Recognise & remove corrupted jpeg files

Shotwell started to crash on my computer. I have realised it’s due to corrupted JPEG files in my picture directory. I have started to remove corrupted files by hand, based on entries from shotwell log.cache/shotwell/shotwell.log. However after removal of several files, I have noticed corrupted JPEG are spread all over my photos. Luckily, there is simple way of detecting corrupted jpeg files using Python Imaging Library (PIL).

  1. First, clear shotwell cache
  2. Note, this will remove all you libraries from shotwell!

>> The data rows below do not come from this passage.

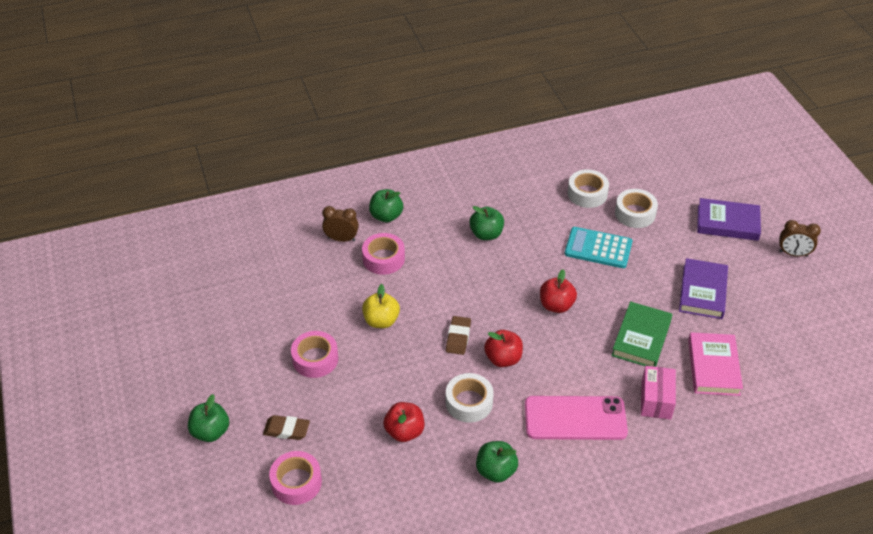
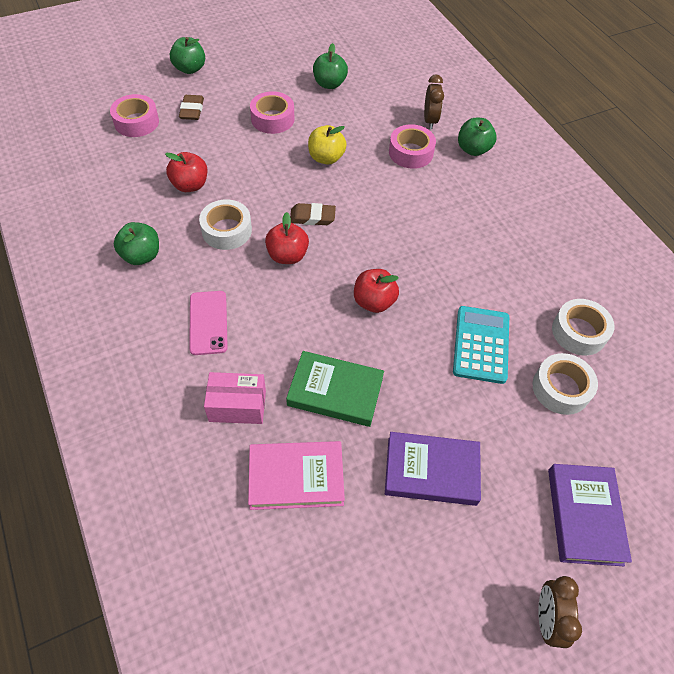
camera: 80 degrees right, 10 degrees up
(486, 234) = (472, 233): green apple -> green apple (329, 84)
(575, 418) = (208, 322): pink phone -> pink phone, size x0.65

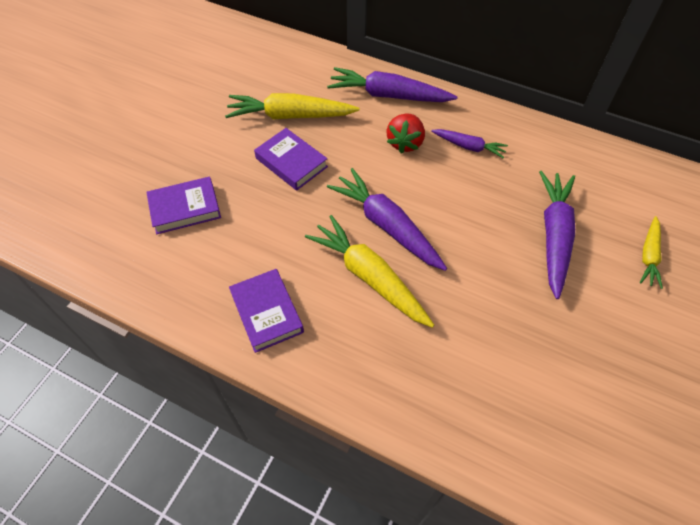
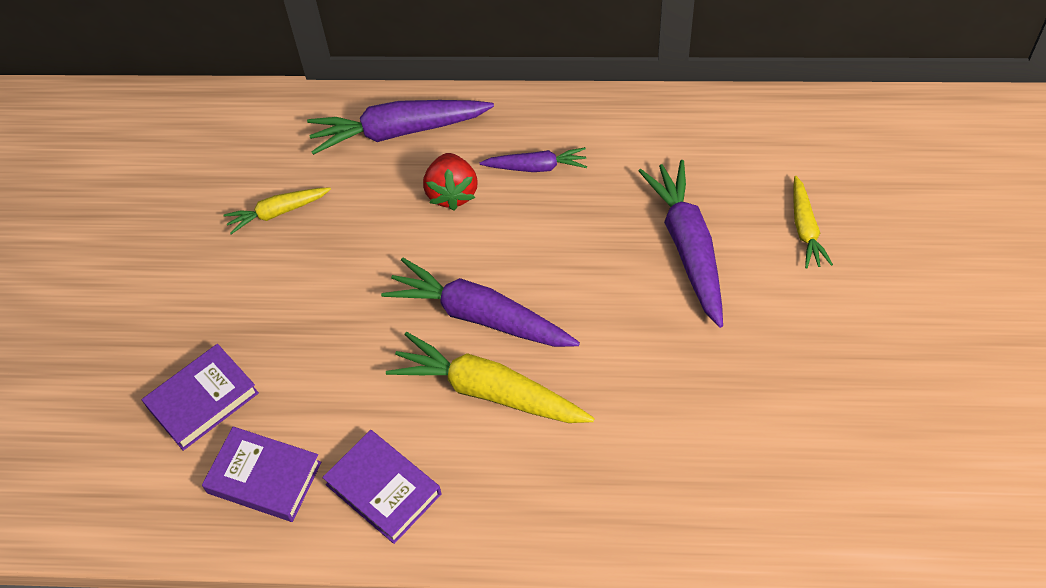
camera: 20 degrees left, 0 degrees up
(290, 116) = (277, 212): yellow carrot -> yellow carrot, size x0.56
(291, 162) = (314, 279): purple book -> purple book (264, 477)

    rm -r ./.cache/shotwell ./.local/share/shotwell
  3. Install dependencies
  4. sudo easy_install -U PIL Send2Trash
  5. And run python
  6. Below code will move all corrupted .jpg and .jpeg files to system trash.

      import os, sys
      from PIL import Image
      from send2trash import send2trash
       
      def is_jpg(filename):
        try:
          i=Image.open(filename)
          return i.format =='JPEG'
        except IOError:
          return False
       
      cdir = "."
      if len(sys.argv)>1:
        cdir = sys.argv[1]
      i=j=k=0
      for root, dirs, fnames in os.walk(cdir):
        sys.stderr.write(" %s\n"% root)
        j += 1
        dirs.sort()
        jpegs = filter(lambda fn: fn.lower().endswith((".jpg",".jpeg")), fnames)
        for fn in jpegs:
          fpath = os.path.join(root, fn)
          if not is_jpg(fpath):
            sys.stderr.write("  %s\n"%fn)
            send2trash(fpath)
            k += 1
        i += len(jpegs)
       
      print "%s files scanned in %s dirs. %s files removed."%(i, j, k)